Cleanlab Trustworthy Language Model (TLM) - Reliability and explainability added to every LLM output
In one line of code, Cleanlab TLM adds real-time evaluation of every response in GenAI, RAG, LLM, and Agent systems.
This tutorial requires a TLM API key. Get one here.
export CLEANLAB_TLM_API_KEY=<YOUR_API_KEY_HERE>
Install the package:
pip install cleanlab-tlm
To get started, copy the code below to try your own prompt or score existing prompt/response pairs with ease.
from cleanlab_tlm import TLM
tlm = TLM(options={"log": ["explanation"], "model": "gpt-4o-mini"}) # GPT, Claude, etc.
out = tlm.prompt("What's the third month of the year alphabetically?")
print(out)
TLM returns a dictionary containing response
, trustworthiness_score
, and any requested optional fields like explanation
.
{
"response": "March.",
"trustworthiness_score": 0.4590804375945598,
"explanation": "Found an alternate response: December"
}
- Trustworthiness Scores: Each response comes with a trustworthiness score, helping you reliably gauge the likelihood of hallucinations.

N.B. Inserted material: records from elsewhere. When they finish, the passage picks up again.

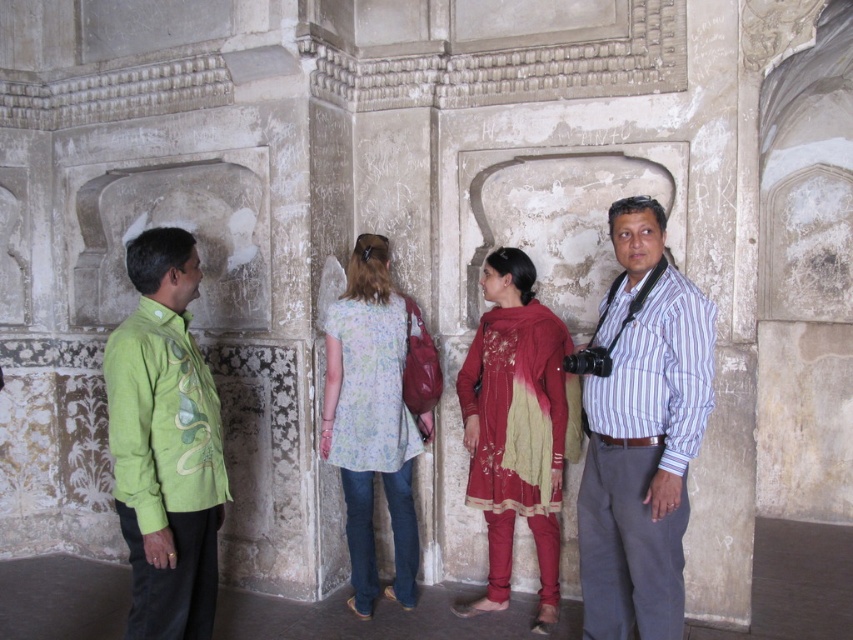
Question: Which object is the farthest from the floral-patterned fabric dress at center?

Choices:
 (A) maroon satin salwar kameez at center
 (B) green embroidered shirt at left

Answer: (B)

Question: Does striped cotton shirt at center have a smaller size compared to floral-patterned fabric dress at center?

Choices:
 (A) yes
 (B) no

Answer: (A)

Question: Which point is farther from the camera taking this photo?

Choices:
 (A) (136, 260)
 (B) (397, 500)
 (C) (556, 580)
 (D) (592, 449)

Answer: (B)

Question: Which is farther from the green embroidered shirt at left?

Choices:
 (A) maroon satin salwar kameez at center
 (B) floral-patterned fabric dress at center

Answer: (A)

Question: Is striped cotton shirt at center bigger than maroon satin salwar kameez at center?

Choices:
 (A) yes
 (B) no

Answer: (B)

Question: In this image, where is striped cotton shirt at center located relative to floral-patterned fabric dress at center?

Choices:
 (A) below
 (B) above

Answer: (B)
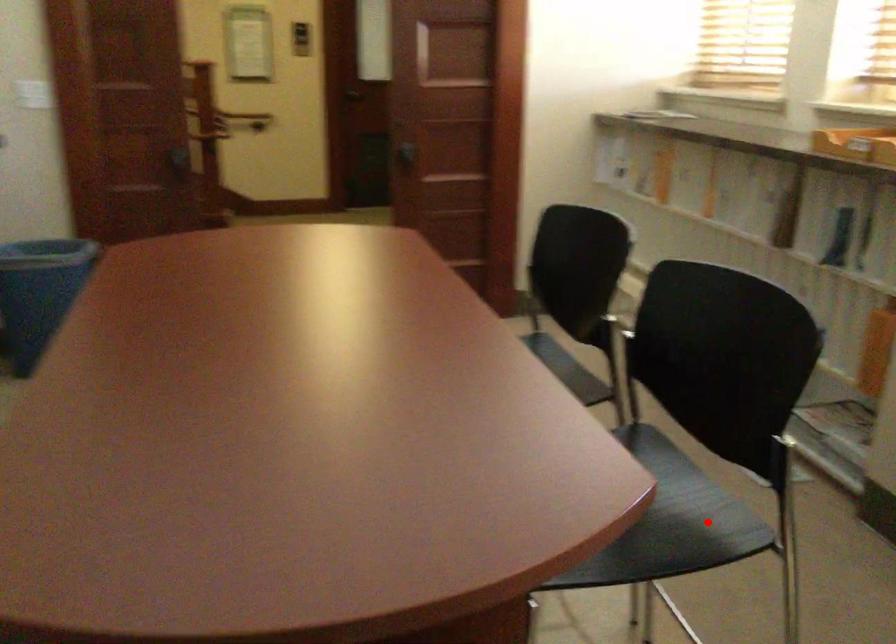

- Higher accuracy: Rigorous benchmarks show TLM consistently produces more accurate results than other LLMs like o3/o1, GPT 4o, and Claude.
- Scalable API: Designed to handle large datasets, TLM is suitable for most enterprise applications, including data extraction, tagging/labeling, Q&A (RAG), and more.
Comprehensive documentation along with tutorials and examples can be found here.
cleanlab-tlm
is distributed under the terms of the MIT license.